Do you make money buying "cheap" options, which I assume you mean low priced, not cheaply priced compared to market conditions? I know very few option buyiers of OTM optns that make money over time. You'll buy an option for $0.15. 80% of the time they never go up and expire worthless. 10% of the time, it will go up but not to your target, and on the way down you get lucky and break even or make a little money. In the times you're right and the stock goes your way, you're selling at $0.30 to $0.50 happy you made money, as that options runs up to $1.50 three days later. Does this sound familiar to anyone? 1245
Most of the OTM options I buy (they aren't insanely cheap, just cheap), I sell ITM ATM or for a higher premium. A very small percentage of them I watch them expire totally worthless, meaning I was wrong, as it should be, as I don't try to trick the game. I'm either right on direction and target or I'm not.
Sure, but how does it compare to just buying the underlying wether it be stock or futures, the percent being right is bad, but the payoff to risk is very good ? no ?
There is nothing wrong with buying an ATM or ITM option rather than the underlying in a situation where the trade is short term and you want to lever up or just limit your risk. My suggestion is to never buy OTM optioons to open in a gamble that the stock might go that way. Over time, you'll be a loser. The worst thing that can happen is that you make money on the first few. You will gamble more over time and lose even more. 1245
I think it is important to understand that option trading is different than trading equities. You can buy a call, the stock can go up, and you can lose money. To make money over time, you need to put the odds in your favor. Sometimes that's buying vol and sometimes it selling vol. I find most of the time, if you wait for only selling opportunities, you increase your odds of making money. So, when I like a stock, I prefer to sell put spreads. Or, buy one atm call and sell two OTM calls. There are many ways to meet your strategy. I stick to net selling most of the time.

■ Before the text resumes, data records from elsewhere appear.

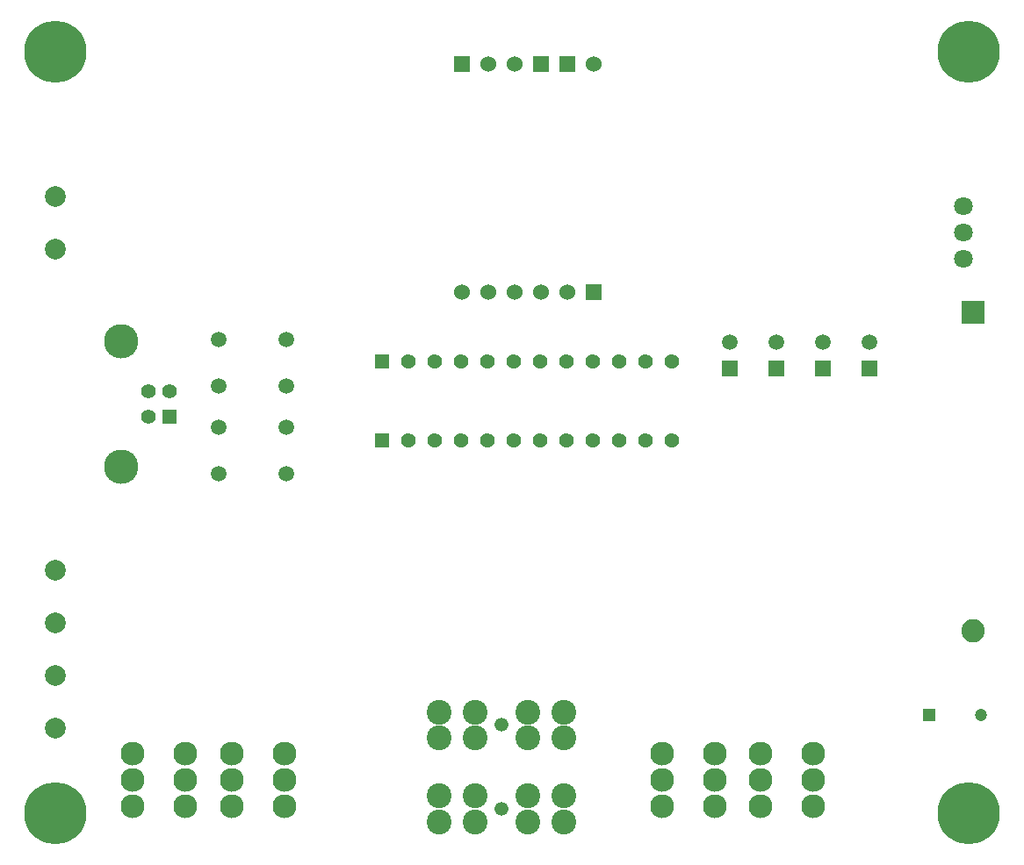
<source format=gbr>
%TF.GenerationSoftware,Altium Limited,Altium Designer,25.2.1 (25)*%
G04 Layer_Color=255*
%FSLAX43Y43*%
%MOMM*%
%TF.SameCoordinates,14BE83A4-B3EB-4770-8DB1-726BE69DDD70*%
%TF.FilePolarity,Positive*%
%TF.FileFunction,Pads,Top*%
%TF.Part,Single*%
G01*
G75*
%TA.AperFunction,ComponentPad*%
%ADD16C,1.500*%
%ADD17R,1.500X1.500*%
%ADD18C,1.524*%
%ADD19R,1.524X1.524*%
%ADD20C,2.300*%
%ADD21C,1.200*%
%ADD22R,1.200X1.200*%
%ADD23C,2.400*%
%ADD24C,1.325*%
%ADD25C,1.800*%
%ADD26C,2.000*%
%ADD27C,1.425*%
%ADD28C,2.250*%
%ADD29R,1.408X1.408*%
%ADD30C,3.316*%
%ADD31C,1.408*%
%TA.AperFunction,ViaPad*%
%ADD32C,6.000*%
%TA.AperFunction,ComponentPad*%
%ADD33R,1.425X1.425*%
%ADD34R,2.250X2.250*%
D16*
X69500Y50000D02*
D03*
X78500D02*
D03*
X83000D02*
D03*
X74000D02*
D03*
X26750Y45750D02*
D03*
X20250D02*
D03*
Y50250D02*
D03*
X26750D02*
D03*
X20250Y41750D02*
D03*
X26750D02*
D03*
X20250Y37250D02*
D03*
X26750D02*
D03*
D17*
X69500Y47460D02*
D03*
X78500D02*
D03*
X83000D02*
D03*
X74000D02*
D03*
D18*
X48768Y54786D02*
D03*
X56388Y76786D02*
D03*
X48768D02*
D03*
X46228D02*
D03*
X53848Y54786D02*
D03*
X51308D02*
D03*
X46228D02*
D03*
X43688D02*
D03*
D19*
X53848Y76786D02*
D03*
X51308D02*
D03*
X43688D02*
D03*
X56388Y54786D02*
D03*
D20*
X17040Y10290D02*
D03*
Y7750D02*
D03*
Y5210D02*
D03*
X11960D02*
D03*
Y7750D02*
D03*
Y10290D02*
D03*
X26540D02*
D03*
Y7750D02*
D03*
Y5210D02*
D03*
X21460D02*
D03*
Y7750D02*
D03*
Y10290D02*
D03*
X68040D02*
D03*
Y7750D02*
D03*
Y5210D02*
D03*
X62960D02*
D03*
Y7750D02*
D03*
Y10290D02*
D03*
X77540D02*
D03*
Y7750D02*
D03*
Y5210D02*
D03*
X72460D02*
D03*
Y7750D02*
D03*
Y10290D02*
D03*
D21*
X93750Y14000D02*
D03*
D22*
X88750D02*
D03*
D23*
X41460Y11750D02*
D03*
Y14250D02*
D03*
X44960Y11750D02*
D03*
Y14250D02*
D03*
X50040Y11750D02*
D03*
Y14250D02*
D03*
X53540Y11750D02*
D03*
Y14250D02*
D03*
X41460Y3660D02*
D03*
Y6160D02*
D03*
X44960Y3660D02*
D03*
Y6160D02*
D03*
X50040Y3660D02*
D03*
Y6160D02*
D03*
X53540Y3660D02*
D03*
Y6160D02*
D03*
D24*
X47500Y13045D02*
D03*
Y4955D02*
D03*
D25*
X92000Y63080D02*
D03*
Y60540D02*
D03*
Y58000D02*
D03*
D26*
X4500Y28000D02*
D03*
Y22920D02*
D03*
Y58920D02*
D03*
Y12760D02*
D03*
Y17840D02*
D03*
Y64000D02*
D03*
D27*
X43620Y40500D02*
D03*
X56320D02*
D03*
X48700Y48120D02*
D03*
X56320D02*
D03*
X58860D02*
D03*
X61400D02*
D03*
X63940D02*
D03*
X53780D02*
D03*
X51240D02*
D03*
X46160D02*
D03*
X43620D02*
D03*
X41080D02*
D03*
X38540D02*
D03*
X58860Y40500D02*
D03*
X61400D02*
D03*
X63940D02*
D03*
X53780D02*
D03*
X51240D02*
D03*
X48700D02*
D03*
X46160D02*
D03*
X41080D02*
D03*
X38540D02*
D03*
D28*
X93000Y22150D02*
D03*
D29*
X15500Y42750D02*
D03*
D30*
X10800Y37980D02*
D03*
Y50020D02*
D03*
D31*
X13500Y42750D02*
D03*
Y45250D02*
D03*
X15500D02*
D03*
D32*
X92500Y78000D02*
D03*
X4500D02*
D03*
Y4500D02*
D03*
X92500D02*
D03*
D33*
X36000Y48120D02*
D03*
Y40500D02*
D03*
D34*
X93000Y52850D02*
D03*
%TF.MD5,f0a42e9d4787675948de119f4f67cc09*%
M02*

</source>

Out of a universe of maybe 50 quality companies you have a potential opportunity every three months for just a few of them to have a poor quarter creating a sell-off, then you can sell otm puts. The thing is the people buying the puts could be making more money than put sellers. They buy the stock when it sells off, buy an otm put from you, collect dividends over time to pay for that insurance and reap the rebound in share price. Almost everytime i made money shorting puts, I would have made more buying the stock, buying the put i sold, and holding the stock until it recovers. You both could win, option seller and option buyer. Its not necessarily a zero sum, it's only zero sum on the contract not necessarily overall. Its just the put seller isn't reliant on the stock recovering. Stock can languish and put seller still wins, stock goes up, put seller wins. Put seller takes less risk, earns less reward. Again this makes the assumption you are trading on companies with less risk of going to zero for all the tail-risk naysayers (WMT, PG, etc..). The reward is commensurate with the risk here. You could earn 10% per annum, they could double that, but need the stock to move up.